Backing up the time series database, in our case OpenTSDB, is one of our pain points. HBase is designed to scale to petabytes. With that much data, a standalone full backup becomes impractical. So HBase isn’t really designed for these sort of backups (See Approaches to Backup and Disaster Recovery in Hbase. This is a shame for us, as we don’t have petabytes of data in another system standalone backups might be an option. Therefore we do the following in place of traditional standalone backups:

  1. Datapoint level replication: tsdbrelay sends all datapoints to its local and remote cluster (one in NY, one in CO). Although the two HBase clusters are not exactly consistent with each other (different IDs in the database, missing data when a datacenter is out) they are “good enough” copies of each other.
  2. Restore: Rotating hourly HBase snaphosts
  3. Backup cluster in the main datacenter: An HBase replica (This is distinct from HDFS replication - that is within a cluster, whereas HBase replication replicates to another cluster).

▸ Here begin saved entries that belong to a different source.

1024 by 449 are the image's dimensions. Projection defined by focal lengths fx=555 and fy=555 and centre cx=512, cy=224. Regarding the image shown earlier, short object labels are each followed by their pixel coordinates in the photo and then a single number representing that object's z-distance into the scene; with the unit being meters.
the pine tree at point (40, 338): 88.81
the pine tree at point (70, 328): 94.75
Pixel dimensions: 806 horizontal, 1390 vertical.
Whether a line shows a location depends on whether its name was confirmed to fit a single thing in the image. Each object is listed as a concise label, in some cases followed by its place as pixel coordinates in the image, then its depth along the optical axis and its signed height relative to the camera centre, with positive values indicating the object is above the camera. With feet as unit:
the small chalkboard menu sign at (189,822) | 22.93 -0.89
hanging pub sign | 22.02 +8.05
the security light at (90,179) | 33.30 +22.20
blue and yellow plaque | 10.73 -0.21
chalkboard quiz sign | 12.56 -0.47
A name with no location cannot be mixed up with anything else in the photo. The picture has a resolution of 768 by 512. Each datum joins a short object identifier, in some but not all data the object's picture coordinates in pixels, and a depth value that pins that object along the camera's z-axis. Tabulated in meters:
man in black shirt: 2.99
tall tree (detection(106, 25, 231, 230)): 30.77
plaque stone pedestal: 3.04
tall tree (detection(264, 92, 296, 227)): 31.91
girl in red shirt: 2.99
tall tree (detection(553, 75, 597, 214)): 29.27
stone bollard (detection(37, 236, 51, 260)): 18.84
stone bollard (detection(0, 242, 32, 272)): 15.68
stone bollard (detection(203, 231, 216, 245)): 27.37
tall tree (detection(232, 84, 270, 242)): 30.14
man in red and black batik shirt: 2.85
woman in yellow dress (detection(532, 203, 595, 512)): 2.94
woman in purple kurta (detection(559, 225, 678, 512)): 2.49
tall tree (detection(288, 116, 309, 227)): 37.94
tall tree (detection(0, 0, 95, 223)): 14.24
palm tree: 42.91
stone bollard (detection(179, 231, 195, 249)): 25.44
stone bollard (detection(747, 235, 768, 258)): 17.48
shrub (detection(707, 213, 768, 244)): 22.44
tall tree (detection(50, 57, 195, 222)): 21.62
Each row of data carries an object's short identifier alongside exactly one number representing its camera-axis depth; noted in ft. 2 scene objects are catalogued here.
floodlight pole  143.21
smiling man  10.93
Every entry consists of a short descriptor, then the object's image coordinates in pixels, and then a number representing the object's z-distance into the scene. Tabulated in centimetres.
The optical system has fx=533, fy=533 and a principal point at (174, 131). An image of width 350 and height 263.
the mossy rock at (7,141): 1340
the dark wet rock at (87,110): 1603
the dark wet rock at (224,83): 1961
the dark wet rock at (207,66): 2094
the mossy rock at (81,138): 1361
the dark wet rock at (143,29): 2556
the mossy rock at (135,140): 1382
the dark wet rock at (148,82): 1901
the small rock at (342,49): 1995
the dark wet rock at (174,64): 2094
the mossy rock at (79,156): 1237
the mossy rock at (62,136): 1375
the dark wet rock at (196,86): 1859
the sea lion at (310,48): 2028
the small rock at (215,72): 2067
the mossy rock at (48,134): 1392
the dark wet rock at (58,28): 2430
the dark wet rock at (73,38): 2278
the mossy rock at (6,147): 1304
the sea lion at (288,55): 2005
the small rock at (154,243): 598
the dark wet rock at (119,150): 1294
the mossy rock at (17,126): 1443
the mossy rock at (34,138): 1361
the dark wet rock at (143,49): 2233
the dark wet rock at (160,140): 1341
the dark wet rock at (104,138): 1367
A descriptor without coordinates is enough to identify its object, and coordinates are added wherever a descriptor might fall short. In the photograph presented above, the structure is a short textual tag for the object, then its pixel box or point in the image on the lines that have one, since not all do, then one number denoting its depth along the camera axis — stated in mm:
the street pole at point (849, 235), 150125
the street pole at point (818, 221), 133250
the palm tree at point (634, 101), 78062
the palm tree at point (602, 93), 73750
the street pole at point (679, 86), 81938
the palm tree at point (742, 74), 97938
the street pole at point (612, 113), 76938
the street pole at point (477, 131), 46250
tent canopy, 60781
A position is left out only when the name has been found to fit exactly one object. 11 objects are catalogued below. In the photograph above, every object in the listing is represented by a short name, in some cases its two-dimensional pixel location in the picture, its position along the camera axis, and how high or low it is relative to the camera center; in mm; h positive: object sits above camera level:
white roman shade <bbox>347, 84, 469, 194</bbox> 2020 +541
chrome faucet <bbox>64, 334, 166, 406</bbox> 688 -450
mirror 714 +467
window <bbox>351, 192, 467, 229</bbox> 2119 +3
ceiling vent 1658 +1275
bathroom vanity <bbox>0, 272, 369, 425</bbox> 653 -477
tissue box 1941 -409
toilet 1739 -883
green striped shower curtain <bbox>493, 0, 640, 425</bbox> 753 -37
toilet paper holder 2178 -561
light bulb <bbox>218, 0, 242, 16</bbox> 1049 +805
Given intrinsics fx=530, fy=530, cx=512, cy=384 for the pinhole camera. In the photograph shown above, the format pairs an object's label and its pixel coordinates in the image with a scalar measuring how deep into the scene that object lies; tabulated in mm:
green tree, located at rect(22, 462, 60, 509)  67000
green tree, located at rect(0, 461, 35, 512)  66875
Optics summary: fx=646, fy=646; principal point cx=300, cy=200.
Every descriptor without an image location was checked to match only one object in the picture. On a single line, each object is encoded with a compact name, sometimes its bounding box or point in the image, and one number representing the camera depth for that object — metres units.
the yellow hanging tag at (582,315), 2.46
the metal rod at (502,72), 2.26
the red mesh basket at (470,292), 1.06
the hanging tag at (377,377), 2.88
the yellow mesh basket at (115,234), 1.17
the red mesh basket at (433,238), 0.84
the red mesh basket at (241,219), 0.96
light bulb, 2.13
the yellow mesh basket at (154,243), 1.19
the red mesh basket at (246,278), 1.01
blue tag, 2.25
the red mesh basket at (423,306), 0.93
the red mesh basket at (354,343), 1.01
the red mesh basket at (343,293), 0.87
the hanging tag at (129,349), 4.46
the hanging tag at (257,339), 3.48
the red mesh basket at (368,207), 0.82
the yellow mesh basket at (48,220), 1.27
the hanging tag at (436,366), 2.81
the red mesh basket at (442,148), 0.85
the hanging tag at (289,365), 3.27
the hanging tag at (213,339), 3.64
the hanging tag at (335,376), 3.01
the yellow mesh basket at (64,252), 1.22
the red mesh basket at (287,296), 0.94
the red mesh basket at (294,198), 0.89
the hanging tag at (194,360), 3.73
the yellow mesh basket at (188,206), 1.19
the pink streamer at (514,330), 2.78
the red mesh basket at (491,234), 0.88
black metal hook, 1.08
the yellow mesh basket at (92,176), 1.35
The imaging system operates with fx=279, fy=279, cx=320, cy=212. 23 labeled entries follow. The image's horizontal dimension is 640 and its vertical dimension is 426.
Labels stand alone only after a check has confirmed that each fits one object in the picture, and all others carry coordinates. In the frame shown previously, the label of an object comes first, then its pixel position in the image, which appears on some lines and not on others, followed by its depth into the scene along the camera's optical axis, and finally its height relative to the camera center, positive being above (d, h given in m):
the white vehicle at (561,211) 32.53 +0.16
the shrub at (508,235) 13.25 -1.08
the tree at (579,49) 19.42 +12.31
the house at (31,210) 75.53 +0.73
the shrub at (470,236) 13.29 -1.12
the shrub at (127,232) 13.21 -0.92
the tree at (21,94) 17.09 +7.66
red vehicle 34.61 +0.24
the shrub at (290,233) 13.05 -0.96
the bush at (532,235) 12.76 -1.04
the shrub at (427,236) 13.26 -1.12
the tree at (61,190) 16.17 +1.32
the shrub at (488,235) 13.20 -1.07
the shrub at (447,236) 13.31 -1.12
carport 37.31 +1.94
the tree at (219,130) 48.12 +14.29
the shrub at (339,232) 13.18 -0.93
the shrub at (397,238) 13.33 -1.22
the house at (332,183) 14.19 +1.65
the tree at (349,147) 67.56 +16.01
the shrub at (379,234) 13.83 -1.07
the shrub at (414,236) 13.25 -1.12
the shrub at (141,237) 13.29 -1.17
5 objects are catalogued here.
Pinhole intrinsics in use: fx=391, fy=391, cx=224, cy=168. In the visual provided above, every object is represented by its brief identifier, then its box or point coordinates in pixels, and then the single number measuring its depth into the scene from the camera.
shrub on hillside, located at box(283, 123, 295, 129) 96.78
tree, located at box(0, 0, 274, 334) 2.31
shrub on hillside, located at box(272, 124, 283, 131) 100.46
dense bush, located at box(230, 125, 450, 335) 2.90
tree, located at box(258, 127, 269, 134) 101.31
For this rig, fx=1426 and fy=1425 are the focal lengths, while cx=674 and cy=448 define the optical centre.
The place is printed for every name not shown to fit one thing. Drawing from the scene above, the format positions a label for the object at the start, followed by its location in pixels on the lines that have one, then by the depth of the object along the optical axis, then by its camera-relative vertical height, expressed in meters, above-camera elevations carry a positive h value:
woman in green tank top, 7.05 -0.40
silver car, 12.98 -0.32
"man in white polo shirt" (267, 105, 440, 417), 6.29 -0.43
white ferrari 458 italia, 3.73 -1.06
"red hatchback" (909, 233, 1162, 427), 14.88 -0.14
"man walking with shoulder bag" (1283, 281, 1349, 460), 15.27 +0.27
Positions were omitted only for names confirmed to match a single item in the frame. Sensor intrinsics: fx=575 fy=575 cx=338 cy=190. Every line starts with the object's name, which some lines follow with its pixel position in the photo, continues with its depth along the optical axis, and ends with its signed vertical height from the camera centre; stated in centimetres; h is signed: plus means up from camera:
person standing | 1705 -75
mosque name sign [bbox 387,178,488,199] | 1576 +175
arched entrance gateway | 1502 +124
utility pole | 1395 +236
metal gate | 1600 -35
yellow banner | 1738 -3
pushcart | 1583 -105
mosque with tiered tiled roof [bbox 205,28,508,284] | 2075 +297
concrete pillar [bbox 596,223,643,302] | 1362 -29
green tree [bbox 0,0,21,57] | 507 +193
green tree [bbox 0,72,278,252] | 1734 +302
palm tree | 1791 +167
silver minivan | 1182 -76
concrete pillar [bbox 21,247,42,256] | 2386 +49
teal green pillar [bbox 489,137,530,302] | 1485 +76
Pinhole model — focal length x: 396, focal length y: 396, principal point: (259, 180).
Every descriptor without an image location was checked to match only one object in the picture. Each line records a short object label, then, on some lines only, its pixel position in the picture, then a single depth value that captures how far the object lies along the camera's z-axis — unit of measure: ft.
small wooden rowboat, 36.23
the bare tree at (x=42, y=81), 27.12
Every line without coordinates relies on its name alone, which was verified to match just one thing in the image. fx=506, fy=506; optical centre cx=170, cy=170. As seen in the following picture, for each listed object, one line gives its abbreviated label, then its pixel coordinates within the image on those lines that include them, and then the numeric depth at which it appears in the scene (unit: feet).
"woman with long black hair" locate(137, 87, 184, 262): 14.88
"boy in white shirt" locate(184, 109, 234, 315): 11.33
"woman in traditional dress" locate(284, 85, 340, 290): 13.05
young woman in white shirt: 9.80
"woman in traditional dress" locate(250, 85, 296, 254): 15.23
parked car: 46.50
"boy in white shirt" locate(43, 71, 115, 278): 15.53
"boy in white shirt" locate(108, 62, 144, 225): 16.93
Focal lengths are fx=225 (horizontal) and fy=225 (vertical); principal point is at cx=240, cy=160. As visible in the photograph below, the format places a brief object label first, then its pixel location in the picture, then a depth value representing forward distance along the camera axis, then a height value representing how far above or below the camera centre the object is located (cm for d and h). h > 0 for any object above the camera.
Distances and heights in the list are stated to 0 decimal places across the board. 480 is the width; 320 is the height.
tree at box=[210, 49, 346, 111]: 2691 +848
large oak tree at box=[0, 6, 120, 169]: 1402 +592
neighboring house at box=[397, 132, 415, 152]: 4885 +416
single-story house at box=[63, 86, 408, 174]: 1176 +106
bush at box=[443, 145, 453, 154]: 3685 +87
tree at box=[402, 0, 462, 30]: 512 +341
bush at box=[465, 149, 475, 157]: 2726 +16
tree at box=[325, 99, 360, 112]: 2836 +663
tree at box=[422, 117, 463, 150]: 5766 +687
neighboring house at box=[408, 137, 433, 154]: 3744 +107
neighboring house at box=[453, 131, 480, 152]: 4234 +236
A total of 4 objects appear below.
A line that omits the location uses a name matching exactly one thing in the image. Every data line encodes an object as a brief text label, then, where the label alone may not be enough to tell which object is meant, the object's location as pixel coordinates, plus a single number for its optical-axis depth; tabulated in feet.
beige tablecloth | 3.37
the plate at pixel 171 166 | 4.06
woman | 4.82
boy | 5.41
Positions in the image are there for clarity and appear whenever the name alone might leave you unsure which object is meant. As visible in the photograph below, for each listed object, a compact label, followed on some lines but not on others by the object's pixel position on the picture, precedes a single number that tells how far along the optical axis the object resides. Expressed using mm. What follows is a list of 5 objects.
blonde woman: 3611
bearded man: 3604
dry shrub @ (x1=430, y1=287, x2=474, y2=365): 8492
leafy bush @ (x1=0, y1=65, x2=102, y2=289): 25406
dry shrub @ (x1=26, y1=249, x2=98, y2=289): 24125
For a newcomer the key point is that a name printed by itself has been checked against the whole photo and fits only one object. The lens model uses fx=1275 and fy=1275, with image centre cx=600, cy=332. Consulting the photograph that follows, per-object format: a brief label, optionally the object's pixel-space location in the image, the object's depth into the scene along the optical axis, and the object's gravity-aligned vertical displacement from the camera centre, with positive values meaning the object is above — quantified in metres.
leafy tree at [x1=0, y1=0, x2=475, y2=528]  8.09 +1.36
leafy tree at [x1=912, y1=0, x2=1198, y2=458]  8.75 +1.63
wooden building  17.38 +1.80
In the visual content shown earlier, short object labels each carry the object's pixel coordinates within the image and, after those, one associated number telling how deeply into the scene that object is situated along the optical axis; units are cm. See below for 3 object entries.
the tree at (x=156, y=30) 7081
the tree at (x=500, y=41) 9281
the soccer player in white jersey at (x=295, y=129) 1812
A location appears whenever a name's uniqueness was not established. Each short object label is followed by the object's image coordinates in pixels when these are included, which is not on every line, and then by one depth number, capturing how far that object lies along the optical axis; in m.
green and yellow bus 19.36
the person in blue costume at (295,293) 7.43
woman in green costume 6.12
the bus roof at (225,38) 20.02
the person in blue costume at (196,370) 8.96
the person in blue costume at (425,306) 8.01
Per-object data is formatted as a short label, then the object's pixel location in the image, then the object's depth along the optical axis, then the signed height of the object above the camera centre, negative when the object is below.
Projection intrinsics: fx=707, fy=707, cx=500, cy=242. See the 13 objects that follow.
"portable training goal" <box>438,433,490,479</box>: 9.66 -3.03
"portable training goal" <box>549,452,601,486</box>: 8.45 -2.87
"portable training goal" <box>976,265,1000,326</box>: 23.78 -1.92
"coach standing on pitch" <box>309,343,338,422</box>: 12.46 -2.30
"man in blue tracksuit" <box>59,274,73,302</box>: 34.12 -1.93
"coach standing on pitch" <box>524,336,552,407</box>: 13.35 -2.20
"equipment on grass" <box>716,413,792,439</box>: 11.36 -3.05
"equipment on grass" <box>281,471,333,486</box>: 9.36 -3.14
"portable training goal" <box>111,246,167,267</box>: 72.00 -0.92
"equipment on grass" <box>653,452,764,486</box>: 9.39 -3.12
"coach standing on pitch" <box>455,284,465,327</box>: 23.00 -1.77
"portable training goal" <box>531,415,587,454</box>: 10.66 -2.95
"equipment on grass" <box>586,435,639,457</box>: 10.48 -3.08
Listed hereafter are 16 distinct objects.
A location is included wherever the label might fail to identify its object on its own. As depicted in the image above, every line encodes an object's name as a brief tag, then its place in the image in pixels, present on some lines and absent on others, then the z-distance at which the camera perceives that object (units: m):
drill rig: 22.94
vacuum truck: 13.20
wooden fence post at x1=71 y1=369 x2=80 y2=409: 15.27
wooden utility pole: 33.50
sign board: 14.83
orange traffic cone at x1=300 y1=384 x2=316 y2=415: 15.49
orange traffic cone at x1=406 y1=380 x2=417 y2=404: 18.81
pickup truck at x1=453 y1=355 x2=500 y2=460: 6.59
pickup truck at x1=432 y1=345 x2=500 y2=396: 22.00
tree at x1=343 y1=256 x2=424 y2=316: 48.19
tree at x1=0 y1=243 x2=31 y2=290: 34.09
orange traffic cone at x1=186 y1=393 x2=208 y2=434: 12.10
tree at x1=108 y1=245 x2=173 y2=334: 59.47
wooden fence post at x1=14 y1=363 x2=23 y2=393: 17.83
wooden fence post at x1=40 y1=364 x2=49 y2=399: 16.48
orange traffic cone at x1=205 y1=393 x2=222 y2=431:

Without standalone full backups we are frankly a bit afraid of HBase, but we haven’t had any significant data losses since we started using it.

Possible Future Changes

Our largest pain point is using OpenTSDB and HBase. Since we don’t use HBase anywhere else, the administrative overhead eats up a lot of time. Also, OpenTSDB has had some long standing issues that have been difficult, for example counters don’t downsample correctly and our data is in counter format when possible so we don’t lose resolution. That being said we still feel for us it is currently our best option. We will be expanding our two main clusters with two more nodes each (running tsdbrelay, opentsdb, and region servers) to increase space.

We are very interested in InfluxDB. It is written in Go which we are familiar with and has a rapid devlopment cycle. Bosun has it as a backend, and scollector can send to it since it has a OpenTSDB api style endpoint. However, we are waiting for InfluxBD to have a more stable clustering story before we could consider switching to it in production.